Songs and poems are written about finding love the second time around. But sometimes, that second chance at love comes with something else: a new family.
That can make things like estate planning more complicated. Let’s look at some things to consider.
Stepchildren aren’t recognized as heirs
California defines heirs as individuals directly related to the deceased, either by blood or adoption. Unless the stepparent legally adopts their stepchildren, they will not fall into this category. Therefore, if you were to die without a will, your stepchildren would have no inheritance rights under the state’s intestate succession laws. Conversely, if you were to die before your spouse, your biological children may not inherit everything you wish to pass on to them.
To ensure that everyone in your blended family is provided for and to avoid inadvertently disinheriting anyone, there are some things to consider:
- Creating a will allows you to name your children and stepchildren as beneficiaries explicitly. This lets everyone receive a portion of your estate according to your wishes.
- Establishing a trust can help ensure that your assets are managed and distributed according to your detailed instructions, providing financial security to your loved ones.
- Reviewing and updating beneficiary designations on your financial accounts, life insurance policies and retirement plans will let your children and stepchildren receive the intended benefits directly.

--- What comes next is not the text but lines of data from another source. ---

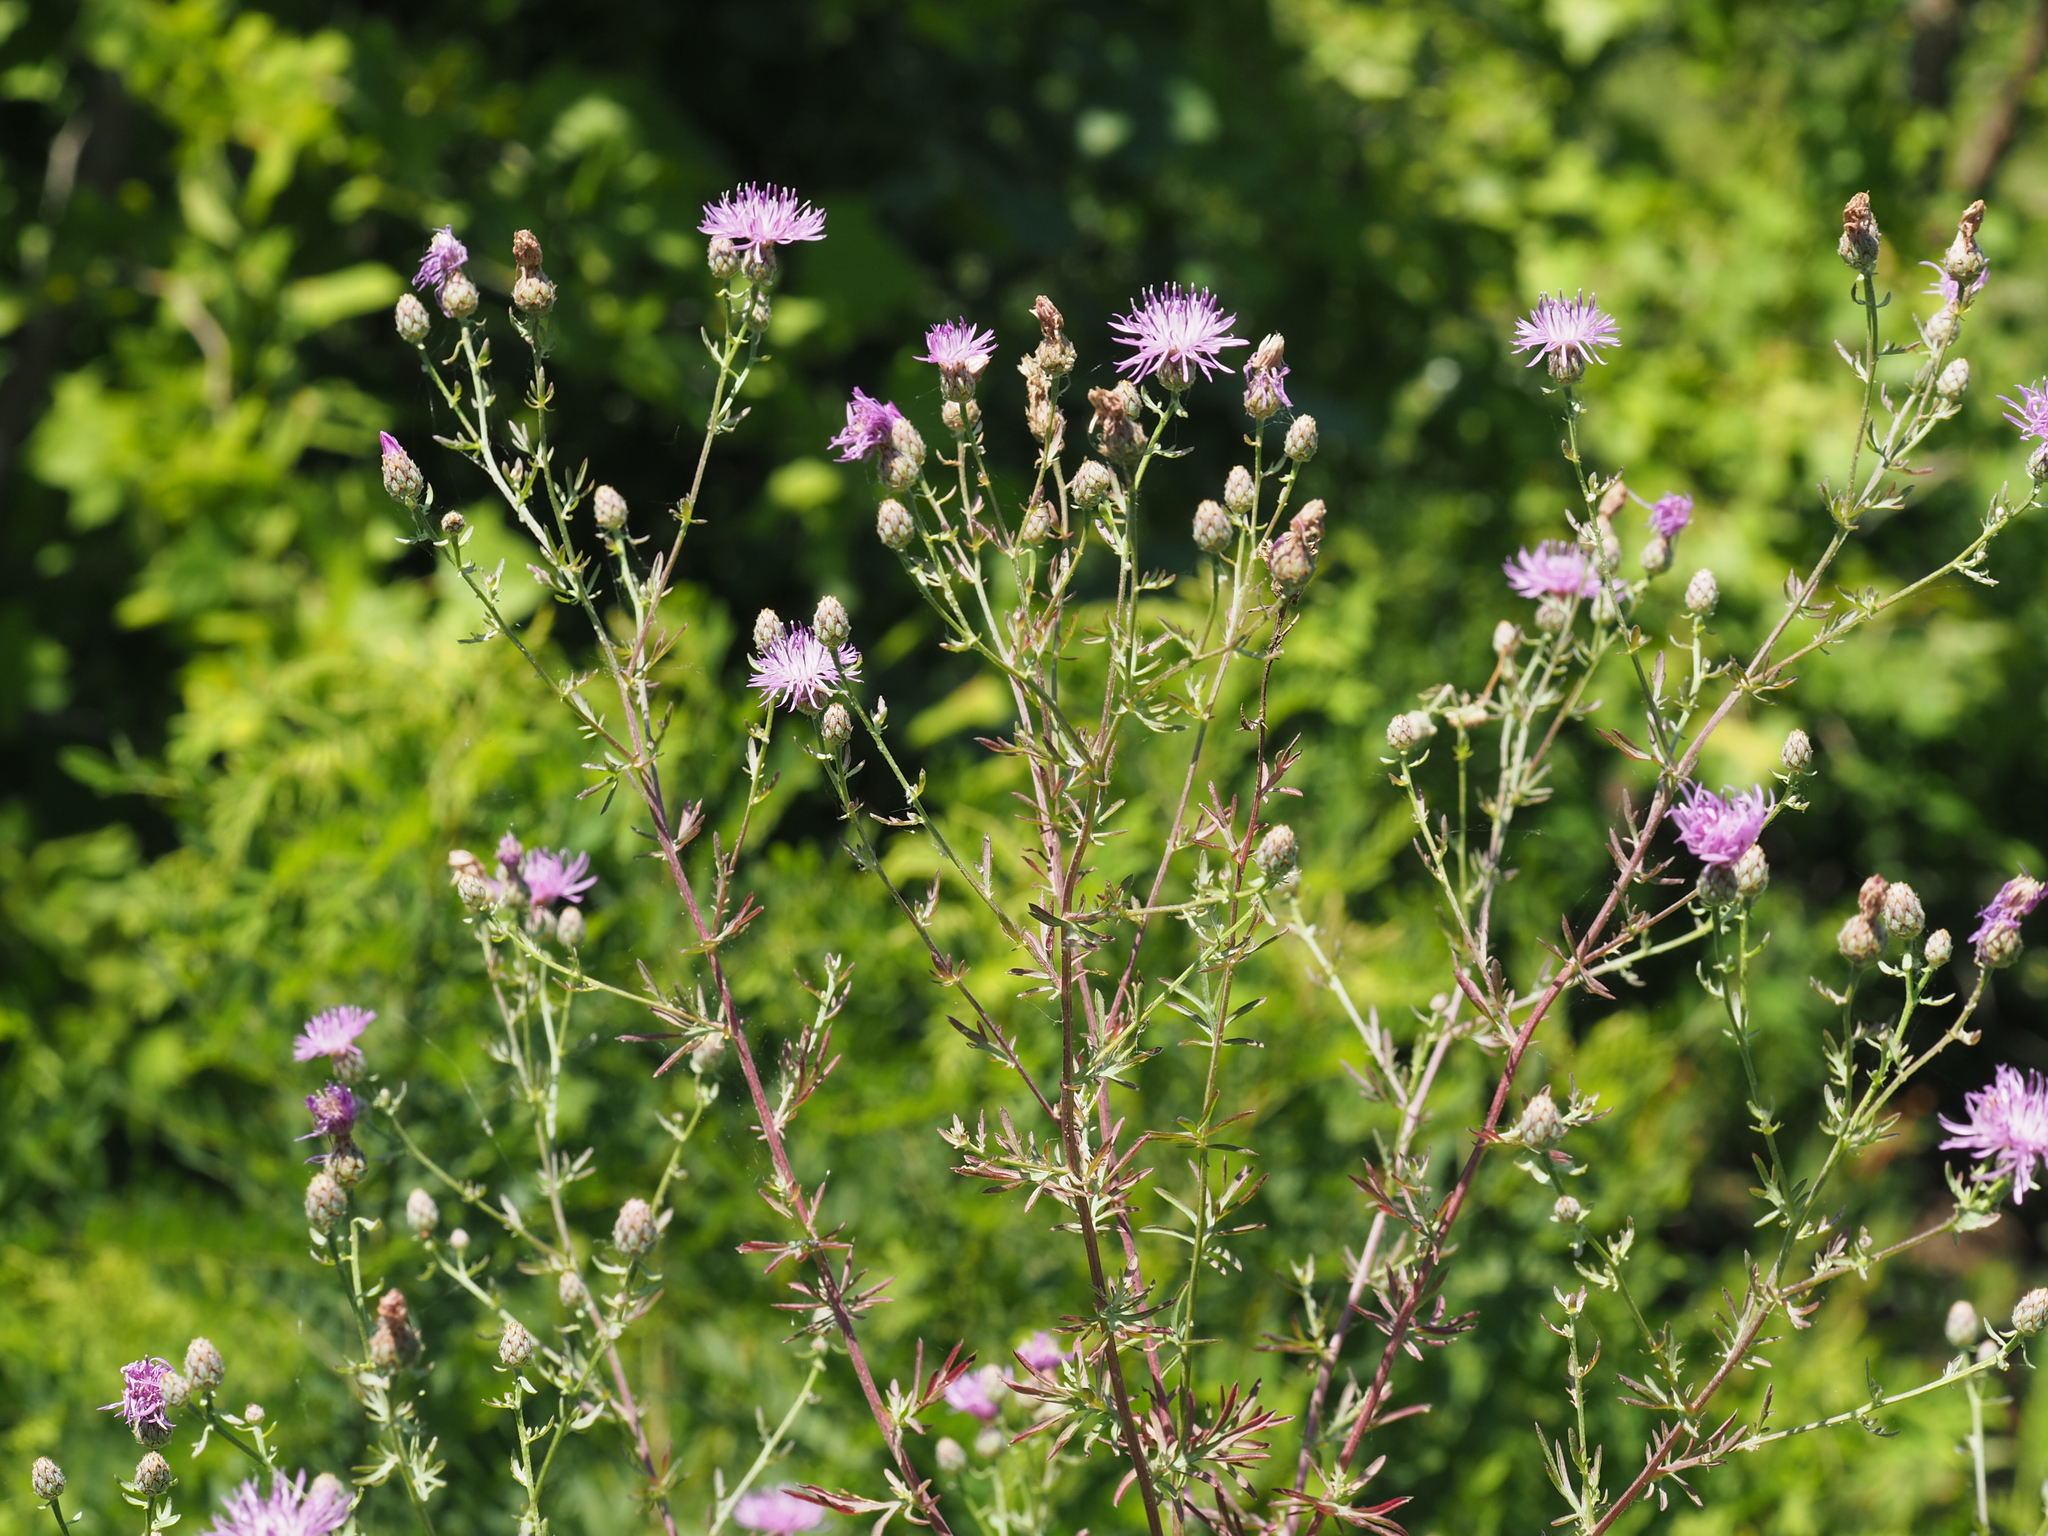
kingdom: Plantae
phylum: Tracheophyta
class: Magnoliopsida
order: Asterales
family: Asteraceae
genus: Centaurea
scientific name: Centaurea australis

- Because California is a community property state, properly identifying what assets were obtained during the marriage and those acquired before the marriage or through an inheritance or gift is critical for estate planning.
It’s imperative for blended families to balance the interests of the current spouse with those of the children from previous relationships. Regularly updating your estate plan to reflect life changes can help ensure that your plan is aligned with your current wishes.